Saving Rain(25)



Harry chuckled. “Good?”

“You have no fucking idea.”

I took another bite, and as I chewed, I left behind the memory of women and instead thought about a time from even longer ago. A whole other fucking life really, and I said, “The last time I had pizza on my birthday was the only time I had a party. My grandparents—I told you they raised me in the beginning, right?”

Harry nodded, a hint of melancholy touching his eyes. “You’ve mentioned it a few times.”

I’d known Harry for eight years, and there were only so many things to tell.

Hell, it was likely he’d heard this story before too. But he didn’t stop me from telling it.

“Right. Anyway, my gramma wanted me to have a normal birthday, I guess, and had me invite a couple of friends over. Billy was one of them. We ordered pizza, and right before I sat down to eat, I went to the bathroom to take a piss and walked in on my mom popping pills.” I studied the pizza crust. The hardened bubbles of sauce. The crispy edges and softer middle. “All my grandparents had ever wanted was to give me a normal childhood while still protecting my mom. She was their only kid. I always got that they genuinely thought they were doing the right thing, and I don’t blame them for anything ever, but …”

“All we can do is our best,” Harry said, injecting a bit of wisdom into my moment of reflection. “Even if our best isn’t all that good at all.”

I nodded thoughtfully, turning the piece of crust over in my fingers. “It’s crazy. Like … sometimes, we have these moments, you know, that are so profound in our lives, but we have no clue they’re happening when they’re actually happening. And all Gramma wanted that day was for me to be a normal kid, but there was Mom, fucking it up again. Gramma could never stop the inevitable. The only way she could’ve done that was to stop protecting her own daughter, and no matter how bad shit got, she could never abandon her.”

Just like me.

“You know, Soldier … the thing about the past is, it isn’t always up for speculation. Sometimes, the best thing you can do is to simply accept that what’s happened has already happened and move on.”

I laughed and took a bite of the crispy crust. “You say that shit like the very nature of my situation isn’t because my past is under speculation.”

“True,” Harry said, nodding reflectively. “But rumor has it, your present has been looked at quite a bit as well. And what I hear is, you might be getting out of here soon.”

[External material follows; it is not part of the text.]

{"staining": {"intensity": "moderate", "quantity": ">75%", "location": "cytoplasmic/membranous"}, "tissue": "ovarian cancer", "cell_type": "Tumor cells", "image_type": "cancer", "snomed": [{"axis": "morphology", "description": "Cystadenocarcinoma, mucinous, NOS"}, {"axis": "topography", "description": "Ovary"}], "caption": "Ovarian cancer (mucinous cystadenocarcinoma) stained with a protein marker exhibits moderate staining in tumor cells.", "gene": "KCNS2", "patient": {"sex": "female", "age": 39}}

I nearly dropped the rest of the crust as I looked up at him and gawked, so fucking scared of letting hope take control. “Wait. You heard that?”

Harry shrugged, but the little smile tugging at his lips was unmistakable. “Like I said, rumors. But I thought you’d like to know. Anyway, it’s almost lights out. So, grab a book and head back, all right?”

I could barely nod as I considered the possibility that I could maybe get the hell out of this place sooner rather than later. “All right,” I replied, staring off toward nothing at all but a potential future I could almost see, taste, and smell. “’Night, Harry. Thanks for the pizza.”





CHAPTER EIGHT


SOMEWHERE TO GO



Six months after my thirtieth birthday, nine and a half years after my time behind bars had begun, I was officially up for parole. I’d been given the notice that my hearing was coming, and I had a pretty good feeling what the outcome was going to be. And, hey, maybe that was a little cocky of me. Maybe I should’ve expected the worst—hell, I’d only been doing that my entire life. But like I’d already said, I had woken up on my thirtieth birthday with a good feeling settled deep in my bones. Maybe it was safe to believe it had something to do with getting out of here.

I mean, it sure as fuck had nothing to do with my mother’s second visit in over nine years.

I didn’t know how it was possible for someone to age fifteen years in only three. But somehow, Diane Mason had done it. She looked like a witch from one of those old kids movies. An ancient hag, settled deep in the woods. Her eyes were sunken in, her cheeks hollowed out. Her hair as dry as a scarecrow’s straw. I sat across from her, wondering how the hell this could’ve been the woman who’d given birth to me when I looked absolutely nothing like this sack of paper-thin skin and bones.

And just like that, for one of the first times in over thirty years, I wondered about my father and who he might have been.

“So, you still popping pills, or have you moved on to harder shit?” I accused, guarding my heart with my arms folded over my chest.

“Well, I see you’re still a wiseass.”

I inconspicuously diverted my gaze to the table beside me. Evan—a really great dude, serving twenty-five years for shooting a man in the back as he fled from Evan’s home, after the guy had broken in and brutally raped his wife—was sitting with his kids, crying unabashedly over his wife not coming. He’d said she had a hard time seeing him here, knowing she’d eventually have to leave without him, and I guessed she just couldn’t find it in her to come at all.

I wished she had, for his sake.

I also wished Mom had never shown up for my own.

Glancing back at her, I drawled, “No. I’m just wondering what bullshit I’ll have to deal with once I get out of here.”